If feminism has been appropriated as a marketing strategy, the rhetoric surrounding it has also become corporate, giving the word a sterile flavor. To be sure, feminist advertisements can send girls and women positive messages. This is no small feat in a consumer culture that continues to breed and feed off of women’s insecurities. Yet while some ads might spark substantive conversation, most tout a vision of feminism that is specific and restricted. The Barbie ad is a testament to female success—insofar as success is a luxury car. The father in the Super Bowl ad is indignant not about his daughter’s right to reproductive healthcare, or safety from sexual assault, but about her ability to thrive in a corporate marketplace. In this sense, both ads frame feminism not as an intersectional struggle towards equality, but rather a matter of individual women gaining entrance to the luxury world previously foreclosed to them.

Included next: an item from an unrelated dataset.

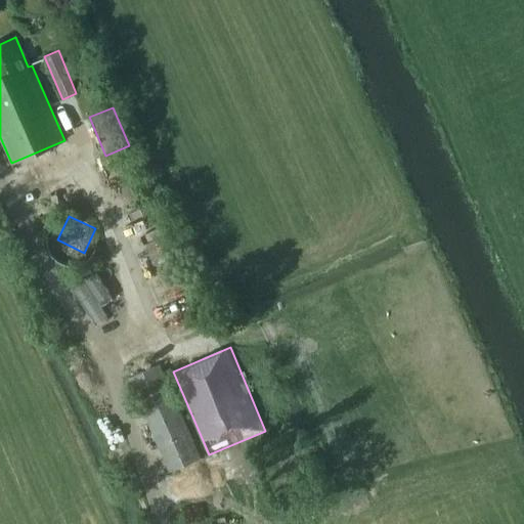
[(201,457),(161,363),(129,378),(170,471),(201,457)]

This individualistic vision—in which female power is won through personal purchasing power—is also a limited one. If these ads promote “self-empowerment,” the “self” being empowered is not universal. Rather, companies speak to a specific brand of woman: one who sees herself in the Barbie doll and blond model featured in the Audi ads. It is this woman—white, straight, upper-middle-class, cisgender, and able-bodied—who is being invited to join the thrill-seeking, martini-drinking, Audi-driving fold of the male elite.

The feminist constructed by these ads springs from a more general streak of individualism permeating popular feminism. Audi’s corporate woman, who shares the ambitions and appetites of her male peers, finds a younger double in the trope of the freewheeling “chill girl,” unafraid to break the same rules as boys. Nicholas Stoller caricatured this attitude in his 2016 blockbuster Neighbors 2, which told the story of a “feminist” sorority whose sisters wear groutfits, smoke weed, and throw tampons at their neighbors in defense of their right to party. Determined to defeat the patriarchy by indulging in the same reckless activities as frat boys, the sisters embody the self-centered vision of women’s empowerment figured in Audi’s Barbie. This is a far cry from the intersectional feminism forwarded by feminists of color, socialist feminists, and queer and disability activists, who recognize that gender equality is not simply a matter of individual women’s advancement into previously male spheres, but of working together to dismantle the interlocking systems of oppression that allow some of us to succeed while others stumble.

To be sure, the corporate world has struck up a romance with feminism, promoting a superficial vision of “women’s empowerment” that favors individualism over solidarity, and defines freedom as freedom to consume. Yet if contemporary feminism is riddled with blind spots, it is precisely because of what the present movement overlooks that activism needs a future. The contradictory title of Crispin’s book echoes a long line of writers who have apologized for engaging feminism even as they sustain it. In the introduction to her 1949 work The Second Sex, Simone de Beauvoir claims that feminism is so exhausted a subject as to be hardly worth arguing about. “Enough ink has spilled over the quarrel about feminism,” Beauvoir reflects. “It is now almost over; let’s not talk about it anymore.” Beauvoir follows this statement with over 750 pages on the “situation” of Western women.

For nearly a century, feminism has been passé and problematic, unsexy and irrelevant, torn down by the very women who support it. If corporate feminism is the end of feminism, then it is the end of a movement that has been ending for generations—and continues to thrive, most indebted to its harshest critics.